A nurse came along and explained that money had nothing to do with his lack of food, that fasting was part of the treatment for his illness and that nourishment would be given him as soon as his condition permitted it.
When he was discharged he had no money, and walking dejectedly along Rideau Street in Ottawa, wondering what he was going to do for shelter and food, he saw a placard in the window of the Railroad station advertising for woodsmen to go to a lumber camp in the bush in Northern Ontario for the winter.
He applied for a job, was accepted, and given a small amount of money in advance to buy clothing and food. This enabled him to eat a good meal before presenting himself for the long train journey ahead.

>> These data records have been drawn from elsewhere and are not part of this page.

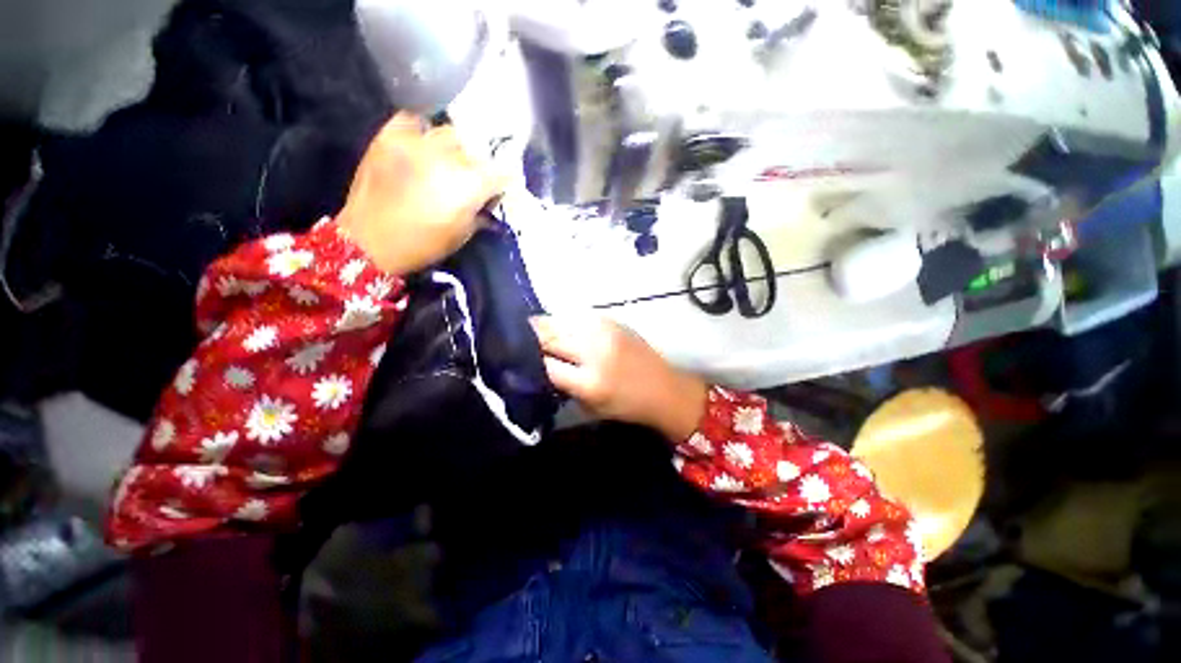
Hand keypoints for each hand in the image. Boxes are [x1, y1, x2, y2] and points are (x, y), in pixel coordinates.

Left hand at [336, 113, 505, 274]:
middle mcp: (447, 158)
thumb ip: (481, 213)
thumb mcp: (462, 235)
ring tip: (447, 161)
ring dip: (455, 148)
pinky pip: (414, 121)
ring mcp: (416, 143)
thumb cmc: (423, 245)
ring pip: (449, 133)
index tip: (502, 187)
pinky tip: (421, 145)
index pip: (502, 172)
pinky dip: (422, 131)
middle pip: (476, 150)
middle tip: (472, 178)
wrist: (368, 241)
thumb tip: (489, 202)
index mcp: (469, 187)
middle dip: (480, 165)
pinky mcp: (389, 136)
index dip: (506, 180)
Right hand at [531, 316, 706, 441]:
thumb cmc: (626, 405)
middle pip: (549, 336)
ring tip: (536, 335)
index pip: (544, 364)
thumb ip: (562, 385)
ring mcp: (604, 330)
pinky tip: (563, 332)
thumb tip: (538, 365)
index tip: (512, 358)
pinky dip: (565, 325)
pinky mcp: (612, 320)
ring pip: (560, 321)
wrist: (664, 388)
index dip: (525, 360)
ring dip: (545, 329)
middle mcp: (595, 350)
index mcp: (590, 381)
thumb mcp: (589, 406)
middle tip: (517, 341)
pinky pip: (577, 319)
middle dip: (529, 338)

Our friend Le Maistre had never wielded an axe, and the first time he tried to fell a tree he inflicted a deep gash in the calf of his own leg. This incurred the wrath of his foreman who accused him of permitting himself to be hired under false pretences. The foreman happened to be a good fellow, however, and he placed Le Maistre in the cookhouse, there to help the camp's cook while his leg was healing.

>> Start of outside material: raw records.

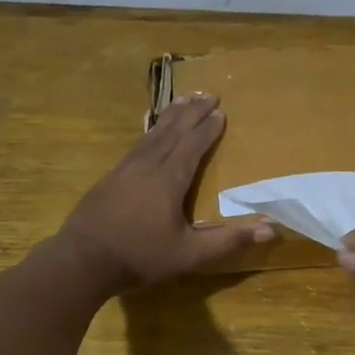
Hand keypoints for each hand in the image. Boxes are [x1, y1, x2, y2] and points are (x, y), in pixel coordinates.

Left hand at [58, 95, 272, 292]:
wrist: (81, 261)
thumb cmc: (140, 257)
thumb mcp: (190, 255)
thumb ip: (229, 240)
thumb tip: (272, 229)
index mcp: (169, 179)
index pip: (193, 145)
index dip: (208, 129)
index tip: (222, 111)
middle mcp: (148, 165)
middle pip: (173, 131)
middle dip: (191, 112)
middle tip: (208, 93)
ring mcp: (125, 169)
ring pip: (153, 133)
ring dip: (170, 115)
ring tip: (182, 99)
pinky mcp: (110, 177)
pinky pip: (138, 144)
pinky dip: (151, 130)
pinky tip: (151, 132)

As is often the case among a large gang of men, one of the bushmen was a bully and a braggart and he happened to have some knowledge of horse-shoeing and had hitherto shod the horses when necessary. One day, when two horses happened to need new shoes, he was slightly inebriated, and, bragging about his prowess, offered to give $5 to anyone who could shoe a horse as quickly and efficiently as he could.
Edward Le Maistre, standing by, took up the challenge. To everybody's surprise he easily won the $5. The foreman came forward and noted that only a professional horse-shoer could do such an excellent job, and on Edward's admission that he was a blacksmith, asked why the dickens he had not said so in the first place. A forge was immediately erected for him and he became the camp's official blacksmith and horse-shoer, at a much higher wage.
During that winter he became very friendly with a woodsman whose home was in Almonte, Ontario, and went with him to that city when the camp broke up in the spring. There, he met the lady who eventually became Mrs Le Maistre and, in the course of future years presented him with six children.
In Almonte, Edward Le Maistre set up a forge and became prosperous. When the automobile made its appearance, however, Edward made up his mind that it was bound to replace the horse, and with an eye to the future, he purchased a car and disassembled it to find out what made it work.
In time, he mastered its intricacies completely, and set up a garage, the first to be established in that city and suburban area, for the repairing of automobiles. Mr Le Maistre became one of the leading citizens of Almonte and was elected to the city council and served the community in various capacities for many years. He also accumulated considerable real estate, and when he died in 1953 every one of his six children inherited a home.
Not all who began their careers with Charles Robin Collas Company ended so successfully. Generally speaking, however, their lot, though hard on account of discipline and climate, was not an unhappy one, and it is significant that all beach¬masters and store managers were Jerseymen who had stayed with the company after serving their initial apprenticeships.